MongoDB vs Postgres JSONB in 2026
Postgres JSONB makes the ‘use Mongo for documents’ argument weaker than it was. The honest comparison.
Where Mongo still wins
Postgres JSONB has narrowed the document-store gap, but Mongo retains real advantages on specific workloads. Pick deliberately, not by reputation.
- Sharded high-volume. Millions of writes per second across a sharded cluster; Postgres needs Citus or app-level sharding to match.
- Schema-flex at volume. Truly schemaless workloads at very high write volumes; the JSONB approach struggles.
- Geo-replicated clusters. Mongo handles cross-region replication natively; Postgres requires more operational glue.
- Team familiarity. Existing Mongo expertise is a real asset; do not switch on theory alone.
Where Postgres JSONB wins
- Mixed relational + document data (most apps).
- SQL queries across the document data.
- Strong consistency without operational overhead.
- Existing Postgres ops + tooling.
Migration cost
Migration is asymmetric. Mongo-to-Postgres is the common direction; the reverse is rare and usually accidental.
- Mongo to Postgres. Dump, transform, import; weeks of work for moderate datasets; queries need rewriting.
- Postgres to Mongo. Rare in 2026; usually a forced move for scale, not a preference change.
- Schema work. Most of the migration cost is in defining the relational schema; the data movement is mechanical.
- Cutover. Run dual-write during cutover; flip reads gradually; rollback is one connection-string change.
Hybrid posture
The hybrid pattern exists but is uncommon. Most teams find Postgres alone covers their needs once JSONB is in the toolkit.
- Postgres-primary. Most teams: Postgres for structured plus JSONB columns for document-shaped data.

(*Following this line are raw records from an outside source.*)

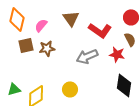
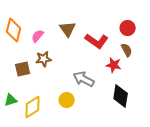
brown square: (26, 45) -> (23, 69), moved
gray arrow: (87, 56) -> (84, 79), moved, turned 50

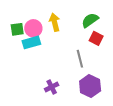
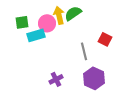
green semicircle: (90, 20) -> (73, 13), moved
pink circle: (33, 28) -> (47, 23), moved
red square: (96, 38) -> (105, 39), moved

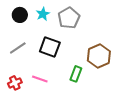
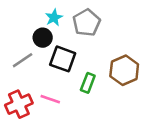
black circle: (20, 15) -> (43, 38), moved
green rectangle: (76, 74) -> (88, 83), moved
red cross: (15, 83) -> (19, 104), size x1.5

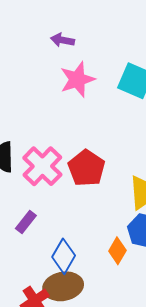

- Mongo-niche. Some teams: Mongo for specific high-volume document workloads; Postgres for everything else.
- Operational doubling. Two databases means two ops disciplines, two backup strategies, two upgrade paths.

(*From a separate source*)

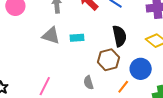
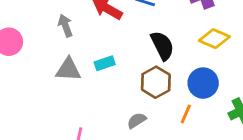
gray semicircle: (88, 83) -> (137, 121), turned 88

- Default. Just Postgres works for most teams; only split when a concrete workload forces it.
Antipatterns
- Mongo for relational data. JOIN pain.
- JSONB for true document store. Native MongoDB richer.
- Both in same app. Operational doubling.
What to do this week
Three moves. (1) Apply this pattern to your most-loaded table. (2) Measure query latency / write throughput before/after. (3) Document the win and the constraint so the next refactor inherits the knowledge.